Below are records with pictures; copy word for word only the lines between the line with "Bijhouden welke pagina’s je bekijkt" and the line with "Diputación y Junta", inclusive, and drop the pictures.
★ ★ ★ ★
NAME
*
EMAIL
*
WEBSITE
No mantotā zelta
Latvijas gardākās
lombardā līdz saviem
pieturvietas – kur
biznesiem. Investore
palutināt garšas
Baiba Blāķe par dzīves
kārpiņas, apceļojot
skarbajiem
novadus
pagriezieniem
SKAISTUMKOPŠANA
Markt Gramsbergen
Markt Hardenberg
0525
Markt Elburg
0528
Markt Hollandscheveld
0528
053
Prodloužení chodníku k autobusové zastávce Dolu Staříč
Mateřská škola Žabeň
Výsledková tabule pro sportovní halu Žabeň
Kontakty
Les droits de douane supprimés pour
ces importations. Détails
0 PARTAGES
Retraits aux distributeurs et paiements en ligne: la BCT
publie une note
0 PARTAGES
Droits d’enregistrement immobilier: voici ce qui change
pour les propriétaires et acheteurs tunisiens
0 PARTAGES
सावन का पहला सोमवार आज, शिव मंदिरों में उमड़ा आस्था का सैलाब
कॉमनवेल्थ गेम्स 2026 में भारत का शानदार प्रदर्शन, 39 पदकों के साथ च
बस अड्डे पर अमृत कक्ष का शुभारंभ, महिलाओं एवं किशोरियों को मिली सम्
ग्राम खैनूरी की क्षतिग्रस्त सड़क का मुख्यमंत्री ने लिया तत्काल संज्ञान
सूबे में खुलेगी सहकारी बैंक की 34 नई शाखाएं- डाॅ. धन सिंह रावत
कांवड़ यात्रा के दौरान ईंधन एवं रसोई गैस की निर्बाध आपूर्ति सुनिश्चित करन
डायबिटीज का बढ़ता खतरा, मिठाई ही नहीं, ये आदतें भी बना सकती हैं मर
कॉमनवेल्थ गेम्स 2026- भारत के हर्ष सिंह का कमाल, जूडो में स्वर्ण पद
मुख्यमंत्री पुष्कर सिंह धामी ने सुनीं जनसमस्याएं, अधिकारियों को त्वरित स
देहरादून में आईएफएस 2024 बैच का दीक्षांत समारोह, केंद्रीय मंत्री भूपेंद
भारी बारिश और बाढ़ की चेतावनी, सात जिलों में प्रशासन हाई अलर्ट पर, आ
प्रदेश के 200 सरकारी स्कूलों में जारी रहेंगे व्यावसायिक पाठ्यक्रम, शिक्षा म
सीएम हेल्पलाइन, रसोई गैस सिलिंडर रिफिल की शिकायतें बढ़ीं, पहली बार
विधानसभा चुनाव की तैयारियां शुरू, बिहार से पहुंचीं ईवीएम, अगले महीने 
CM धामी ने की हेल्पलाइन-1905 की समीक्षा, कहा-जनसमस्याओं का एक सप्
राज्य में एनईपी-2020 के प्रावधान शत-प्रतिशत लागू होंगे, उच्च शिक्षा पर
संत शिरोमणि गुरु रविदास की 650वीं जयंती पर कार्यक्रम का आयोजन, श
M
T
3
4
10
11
★ ★ ★ ★
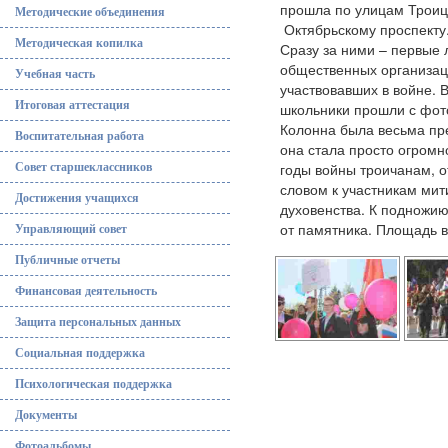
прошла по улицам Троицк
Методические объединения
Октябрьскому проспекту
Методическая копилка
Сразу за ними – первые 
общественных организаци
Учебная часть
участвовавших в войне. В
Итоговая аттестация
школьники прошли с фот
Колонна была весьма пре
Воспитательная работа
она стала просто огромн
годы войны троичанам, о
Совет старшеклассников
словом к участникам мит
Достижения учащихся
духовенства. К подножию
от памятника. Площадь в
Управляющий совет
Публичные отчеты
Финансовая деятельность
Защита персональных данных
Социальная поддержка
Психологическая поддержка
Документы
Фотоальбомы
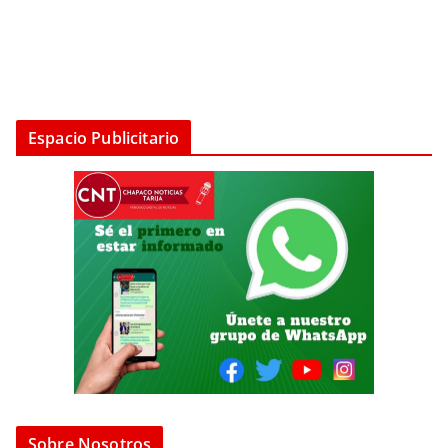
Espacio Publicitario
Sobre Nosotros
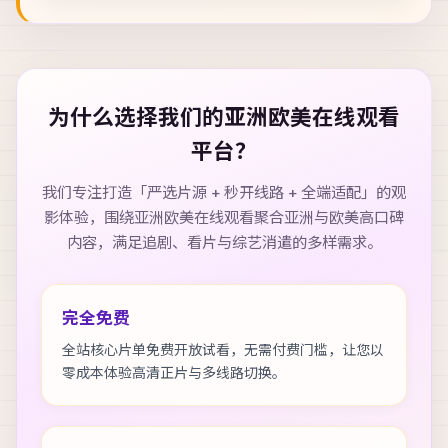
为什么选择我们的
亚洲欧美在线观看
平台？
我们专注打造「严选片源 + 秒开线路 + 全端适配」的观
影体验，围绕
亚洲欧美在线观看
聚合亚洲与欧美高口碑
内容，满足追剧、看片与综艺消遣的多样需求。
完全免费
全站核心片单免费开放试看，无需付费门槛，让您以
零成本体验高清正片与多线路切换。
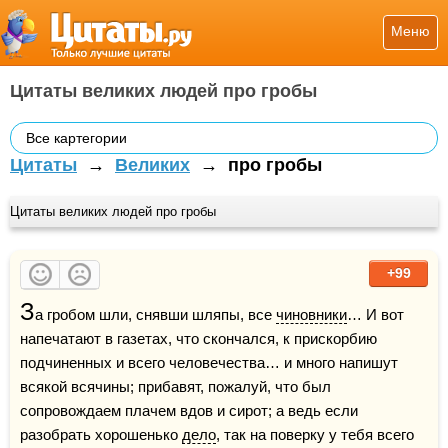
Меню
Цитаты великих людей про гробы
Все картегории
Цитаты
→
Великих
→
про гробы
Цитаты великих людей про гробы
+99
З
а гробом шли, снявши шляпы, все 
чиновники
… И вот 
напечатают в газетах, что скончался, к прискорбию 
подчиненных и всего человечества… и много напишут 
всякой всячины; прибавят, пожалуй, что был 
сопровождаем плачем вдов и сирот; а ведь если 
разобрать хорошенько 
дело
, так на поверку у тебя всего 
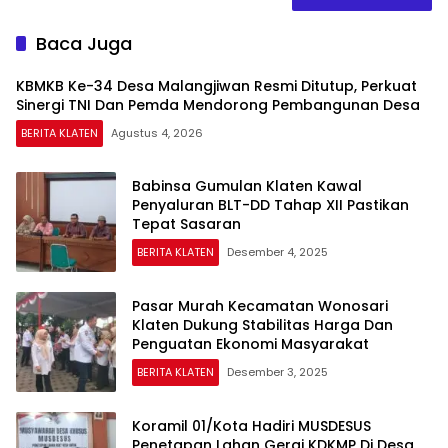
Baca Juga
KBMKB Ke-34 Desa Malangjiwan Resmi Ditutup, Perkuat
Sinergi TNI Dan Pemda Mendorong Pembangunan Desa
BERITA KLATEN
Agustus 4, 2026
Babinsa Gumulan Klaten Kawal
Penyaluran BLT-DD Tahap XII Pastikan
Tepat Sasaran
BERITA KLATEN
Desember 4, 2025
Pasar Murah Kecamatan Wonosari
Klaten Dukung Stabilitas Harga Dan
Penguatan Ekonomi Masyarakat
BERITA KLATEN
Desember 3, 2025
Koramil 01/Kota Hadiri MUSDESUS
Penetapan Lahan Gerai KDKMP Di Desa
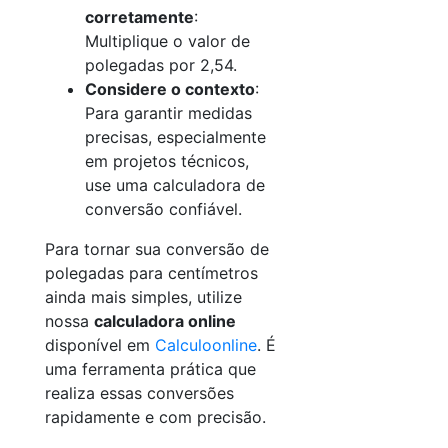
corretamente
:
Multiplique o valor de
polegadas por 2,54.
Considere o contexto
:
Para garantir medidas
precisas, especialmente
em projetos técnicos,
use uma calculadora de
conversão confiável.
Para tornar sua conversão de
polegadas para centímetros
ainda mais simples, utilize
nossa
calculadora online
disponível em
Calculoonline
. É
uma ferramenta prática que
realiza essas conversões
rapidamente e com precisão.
★ ★ ★ ★
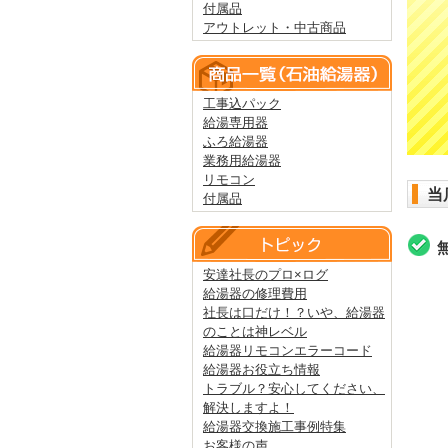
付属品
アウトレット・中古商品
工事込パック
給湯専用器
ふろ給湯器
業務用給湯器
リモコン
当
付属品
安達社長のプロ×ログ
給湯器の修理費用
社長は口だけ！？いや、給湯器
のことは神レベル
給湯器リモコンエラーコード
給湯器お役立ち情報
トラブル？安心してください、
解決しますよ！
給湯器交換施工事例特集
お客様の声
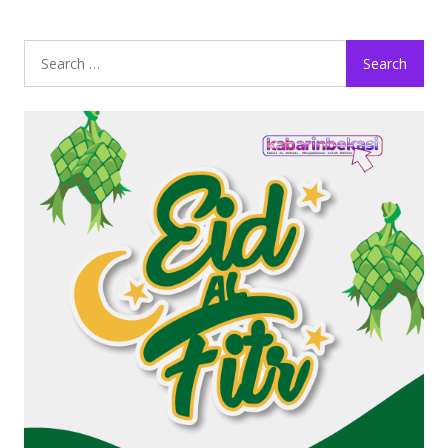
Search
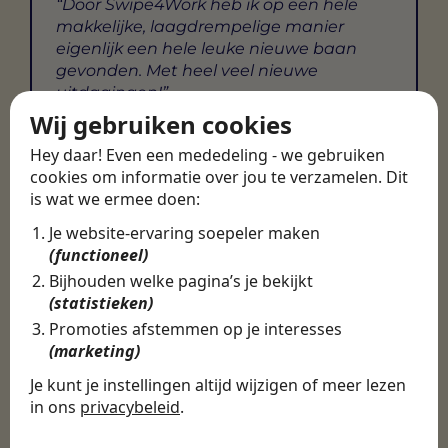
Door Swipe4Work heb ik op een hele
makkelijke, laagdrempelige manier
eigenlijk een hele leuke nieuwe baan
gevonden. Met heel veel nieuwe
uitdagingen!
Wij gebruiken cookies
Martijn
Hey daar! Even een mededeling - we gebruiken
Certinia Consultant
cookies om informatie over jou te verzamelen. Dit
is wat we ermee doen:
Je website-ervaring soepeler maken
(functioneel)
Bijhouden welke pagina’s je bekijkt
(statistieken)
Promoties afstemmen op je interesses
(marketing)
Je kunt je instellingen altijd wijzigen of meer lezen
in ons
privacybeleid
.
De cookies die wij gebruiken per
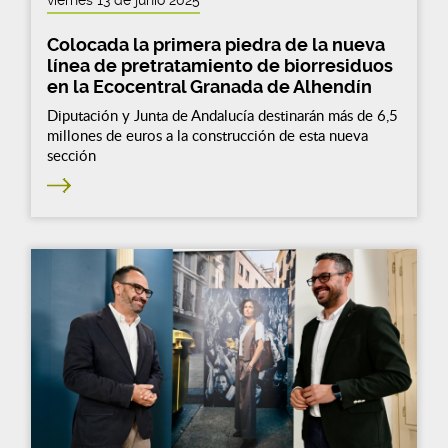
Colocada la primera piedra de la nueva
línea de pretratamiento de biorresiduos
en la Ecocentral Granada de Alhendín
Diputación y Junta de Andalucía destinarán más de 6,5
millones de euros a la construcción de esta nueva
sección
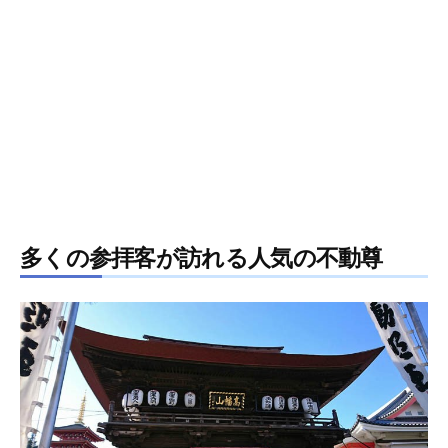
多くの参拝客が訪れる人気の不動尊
★ ★ ★ ★
• Task solution:
Bijhouden welke pagina’s je bekijkt
(statistieken)
Promoties afstemmen op je interesses
(marketing)
Je kunt je instellingen altijd wijzigen of meer lezen
in ons
privacybeleid
.
De cookies die wij gebruiken per
Colocada la primera piedra de la nueva
línea de pretratamiento de biorresiduos
en la Ecocentral Granada de Alhendín
Diputación y Junta de Andalucía destinarán más de 6,5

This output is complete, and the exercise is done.